Многие здания были уже затоплены с крышами. Поднявшись по веревочной лестнице на вертолет, Малышев увидел этот подводный город с необыкновенной ясностью. На улицах между домами зеленели еще не успевшие погибнуть растения. Двери были открыты то ли людьми, бежавшими от опасности, то ли напором воды. Захваченная наводнением, а может, раньше испортившаяся, машина стояла на небольшой площади перед домом, на котором отчетливо виднелась вывеска: «Сберегательная касса».

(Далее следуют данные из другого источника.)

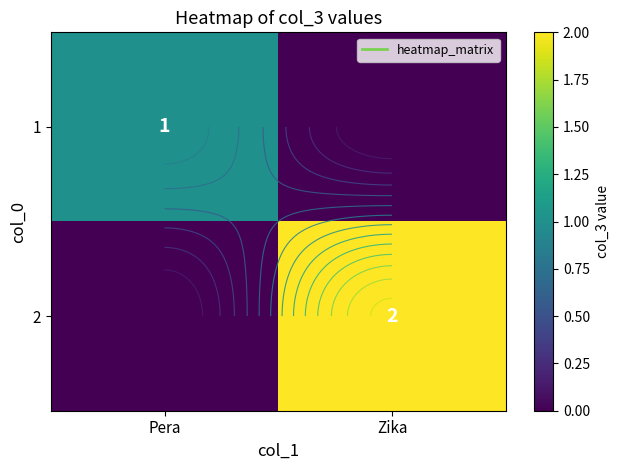

What is the highest value of the 2 series?

2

И казалось, что просто загустел воздух, стал более плотным, оставаясь все таким же прозрачным, и сейчас из домов выйдут люди, шофер машины, получив деньги, а может, наоборот, вложив в сберкассу очередную зарплату, – ведь вон же виден плакат: «Храни излишки на сберкнижке!» – хлопнет дверью и пойдет к своему грузовику, засовывая поглубже в карман сберкнижку, дети примутся играть в пятнашки или в расшибалочку у каменного забора, все сразу оживет, зашевелится…

От винта вертолета, развернувшегося наконец, пошла рябь, и все действительно зашевелилось в этом чудном плотном воздухе, меняя очертания и пряча только что показанные тайны… Севостьянов сел в амфибию Малышева, взял на буксир понтоны и повез над городом очередных пассажиров в сторону Ташбая.

Вертолет еле полз в разреженном воздухе, мотор задыхался, и так же задыхался капитан, а где-то вдали, за плотной завесой жидкого воздуха, ему все виделось лицо Томы, а потом по этому воздуху шла рябь, искажая ее черты, и лицо расплывалось, становясь, как и в памяти, самодовольным и пренебрежительным, что больше всего ненавидел в ней Малышев. Вот и сейчас: за каким чертом ее понесло сюда? Почему она даже не написала ему? Ведь она прилетела до катастрофы, значит, могла бы перед вылетом дать телеграмму, и Малышев встретил бы ее на аэродроме, а уж потом, если так надо, ехала бы в этот треклятый Темирхан…

И невольно вздрогнул: а если бы попала под обвал? Одной лишь случайностью можно объяснить отсутствие жертв.

Очень хотелось пролететь над гляциологической станцией и попросить вертолетчиков сбросить там вымпел с письмом, но вертолет еле тянул, надо было воспользоваться тем запасом мощности, что еще оставался у мотора, и пройти мимо южного склона, посмотреть, не грозят ли новые оползни и сели. Если в озеро рухнет еще такая горка, тогда никакими каналами от катастрофы не спасешься!

Малышев перешел в кабину вертолетчика – там был хороший круговой обзор, – положил на колени планшет с картой и принялся привычно отмечать угрожаемые участки. Он был прав, когда предлагал немедля обстрелять обвалоопасные участки из минометов. Таких он насчитал до двух десятков.

Вертолет перевалил через злополучную плотину, и внизу открылся кишлак, плато старого русла и длинная цепочка шурфов, над которыми все еще вспыхивали фонтанчики выбрасываемой земли и гальки. Только теперь фонтанчики были мелкие, редкие, землекопы углубились на шесть – восемь метров, землю подавали медленнее. Но Малышева удивило другое: дойти до контрольной отметки за эти три дня они не могли. И он впервые подумал: почему секретарь так внезапно вызвал его с озера? Неужели на канале что-то случилось?

Вертолет пошел вниз и повис над площадью, раздувая пыль, мелкую гальку и конский навоз. Потом встал на шасси, и Малышев торопливо спрыгнул на твердую землю.